Sensory Awareness beginning exercise 1: part 1

Okay well I went out onto my porch and I didn't hear anything before I started noticing because the door was closed... It was a Saturday night when I went out there so I heard an awful lot.
Cars driving by, a motorcycle, someone running past with keys or something jingling, a sliding door closing, scraping metal, 2 different conversations, a dog barking, someone walking past through some leaves, a door opening and closing, and a radio or tv playing.

I also did this exercise again after my yoga routine while in corpse pose, this time I was able to hear quieter noises.. my dog licking himself, a video game in the other room, cars driving past, a humming in my ears... although I didn't write this one down, I might try it again tonight and record what I hear so that I remember better.  

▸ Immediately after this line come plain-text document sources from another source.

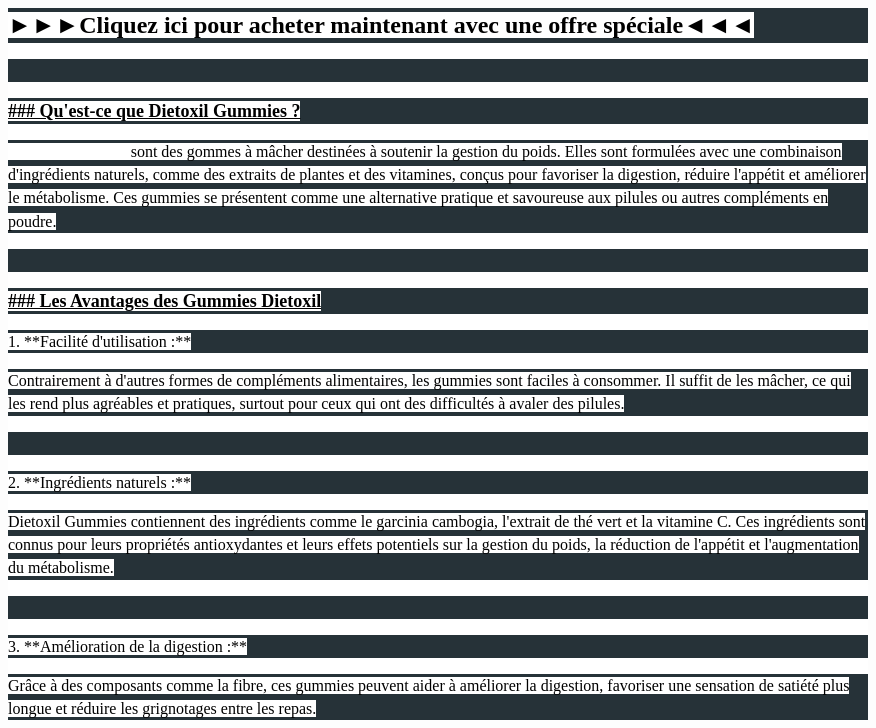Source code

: <p style="text-align: start;color: rgb(255, 255, 255);background-color: rgb(38, 50, 56);font-size: 16px;font-family: Merriweather, Georgia, serif;"><span style="color: rgb(0, 0, 0); background-color: rgb(255, 255, 255);"><a href="https://supplecarts.com/dietixil-gummies-fr-buy" style="color: transparent;"></a></span><a href="https://supplecarts.com/dietixil-gummies-fr-buy" style="color: transparent;"><span style="color: rgb(0, 0, 0); background-color: rgb(255, 255, 255); font-size: x-large"><strong>►►►Cliquez ici pour acheter maintenant avec une offre sp&eacute;ciale◄◄◄</strong></span><span style="color: rgb(0, 0, 0); background-color: rgb(255, 255, 255);"></span></a></p>
<p style="text-align: start;color: rgb(255, 255, 255);background-color: rgb(38, 50, 56);font-size: 16px;font-family: Merriweather, Georgia, serif;"><span style="font-size: medium; color: rgb(0, 0, 0); background-color: rgb(255, 255, 255);"><br></span></p>
<p style="text-align: start;color: rgb(255, 255, 255);background-color: rgb(38, 50, 56);font-size: 16px;font-family: Merriweather, Georgia, serif;"><span style="font-size: large; color: rgb(0, 0, 0); background-color: rgb(255, 255, 255);"><u><strong>### Qu&apos;est-ce que Dietoxil Gummies ?</strong></u></span></p>
<p style="text-align: start;color: rgb(255, 255, 255);background-color: rgb(38, 50, 56);font-size: 16px;font-family: Merriweather, Georgia, serif;"><span style="font-size: medium; color: rgb(0, 0, 0); background-color: rgb(255, 255, 255);"><a href="https://www.facebook.com/DietoxilGummiesAvisFrance.FR/" style="color: transparent;">Dietoxil Gummies</a> sont des gommes &agrave; m&acirc;cher destin&eacute;es &agrave; soutenir la gestion du poids. Elles sont formul&eacute;es avec une combinaison d&apos;ingr&eacute;dients naturels, comme des extraits de plantes et des vitamines, con&ccedil;us pour favoriser la digestion, r&eacute;duire l&apos;app&eacute;tit et am&eacute;liorer le m&eacute;tabolisme. Ces gummies se pr&eacute;sentent comme une alternative pratique et savoureuse aux pilules ou autres compl&eacute;ments en poudre.</span></p>
<p style="text-align: start;color: rgb(255, 255, 255);background-color: rgb(38, 50, 56);font-size: 16px;font-family: Merriweather, Georgia, serif;"><span style="font-size: medium; color: rgb(0, 0, 0); background-color: rgb(255, 255, 255);"><br></span></p>
<p style="text-align: start;color: rgb(255, 255, 255);background-color: rgb(38, 50, 56);font-size: 16px;font-family: Merriweather, Georgia, serif;"><span style="font-size: large; color: rgb(0, 0, 0); background-color: rgb(255, 255, 255);"><u><strong>### Les Avantages des Gummies Dietoxil</strong></u></span></p>
<p style="text-align: start;color: rgb(255, 255, 255);background-color: rgb(38, 50, 56);font-size: 16px;font-family: Merriweather, Georgia, serif;"><span style="font-size: medium; color: rgb(0, 0, 0); background-color: rgb(255, 255, 255);">1. **Facilit&eacute; d&apos;utilisation :**</span></p>
<p style="text-align: start;color: rgb(255, 255, 255);background-color: rgb(38, 50, 56);font-size: 16px;font-family: Merriweather, Georgia, serif;"><span style="font-size: medium; color: rgb(0, 0, 0); background-color: rgb(255, 255, 255);">Contrairement &agrave; d&apos;autres formes de compl&eacute;ments alimentaires, les gummies sont faciles &agrave; consommer. Il suffit de les m&acirc;cher, ce qui les rend plus agr&eacute;ables et pratiques, surtout pour ceux qui ont des difficult&eacute;s &agrave; avaler des pilules.</span></p>
<p style="text-align: start;color: rgb(255, 255, 255);background-color: rgb(38, 50, 56);font-size: 16px;font-family: Merriweather, Georgia, serif;"><span style="font-size: medium; color: rgb(0, 0, 0); background-color: rgb(255, 255, 255);"><br></span></p>
<p style="text-align: start;color: rgb(255, 255, 255);background-color: rgb(38, 50, 56);font-size: 16px;font-family: Merriweather, Georgia, serif;"><span style="font-size: medium; color: rgb(0, 0, 0); background-color: rgb(255, 255, 255);">2. **Ingr&eacute;dients naturels :**</span></p>
<p style="text-align: start;color: rgb(255, 255, 255);background-color: rgb(38, 50, 56);font-size: 16px;font-family: Merriweather, Georgia, serif;"><span style="font-size: medium; color: rgb(0, 0, 0); background-color: rgb(255, 255, 255);">Dietoxil Gummies contiennent des ingr&eacute;dients comme le garcinia cambogia, l&apos;extrait de th&eacute; vert et la vitamine C. Ces ingr&eacute;dients sont connus pour leurs propri&eacute;t&eacute;s antioxydantes et leurs effets potentiels sur la gestion du poids, la r&eacute;duction de l&apos;app&eacute;tit et l&apos;augmentation du m&eacute;tabolisme.</span></p>
<p style="text-align: start;color: rgb(255, 255, 255);background-color: rgb(38, 50, 56);font-size: 16px;font-family: Merriweather, Georgia, serif;"><span style="font-size: medium; color: rgb(0, 0, 0); background-color: rgb(255, 255, 255);"><br></span></p>
<p style="text-align: start;color: rgb(255, 255, 255);background-color: rgb(38, 50, 56);font-size: 16px;font-family: Merriweather, Georgia, serif;"><span style="font-size: medium; color: rgb(0, 0, 0); background-color: rgb(255, 255, 255);">3. **Am&eacute;lioration de la digestion :**</span></p>
<p style="text-align: start;color: rgb(255, 255, 255);background-color: rgb(38, 50, 56);font-size: 16px;font-family: Merriweather, Georgia, serif;"><span style="font-size: medium; color: rgb(0, 0, 0); background-color: rgb(255, 255, 255);">Gr&acirc;ce &agrave; des composants comme la fibre, ces gummies peuvent aider &agrave; am&eacute;liorer la digestion, favoriser une sensation de sati&eacute;t&eacute; plus longue et r&eacute;duire les grignotages entre les repas.</span></p>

I actually did enjoy these exercises a lot, I was able to concentrate a lot better than when I try to meditate and clear my mind. Should I move on to the next level of the auditory exercise now or keep practicing this for a bit?

----------


## Sivason

I think most students will need about a year to get the full impact of everything I am going to teach. You can move at your own pace and just keep coming back to the first lessons now and again. I would try the next step, as this first one is easy enough. I am shocked at how many teachers are wanting students to silence there mind as the  only form of meditation. I actually plan on teaching the elimination of thought as the first Advanced lesson, when some students are ready. Not only is it darn near impossible for even lifetime practioners to maintain for more than a minute (before they must supress a rouge thought) it is not taught with any initial disciple skills that would help,,, and it is not fun or vey mind expanding. Just my opinion on that type of teaching.

----------


## Aphroditedreams

Very true... I don't understand why most teachers start with that either.. 
I have had a super crazy week and haven't had a chance to do any lucid dream work except write in dream journal, but I plan to practice the sensory visualization exercises for a while before I move to the next steps. I will do them during my yoga routine and as I'm falling asleep. Thanks for your input!

----------


## Aphroditedreams

Tonight after my yoga routine I practiced exercise 2..  Touch. At first I noticed my jaw was sore and also the pressure of laying on the ground... Once I paid more attention I also felt my heartbeat, the socks on my feet, my hands were feeling some sensation as well, and lastly my stomach digesting my food. When I concentrated I was able to focus on 5 or so at a time.  Next I switched to hearing.. I was able to hear my Buddha fountain humming, the water flowing down it, cars driving by outside, my puppy pushing his head against the door... I think that's all, I tried to listen to my heartbeat or my stomach rumbling but there was too much competing noise.

----------


## Sivason

Make sure part of what you take from this, is an awareness of how your mind filters out most of your daily life. The sounds are still there, but you do not hear them, until you increase your awareness. Your socks are still there, but you do not  feel them, unless you increase your awareness. If you truely increase your over all awareness, it will make lucid dreaming much easier, as becoming lucid, takes an awareness beyond the normal level.

----------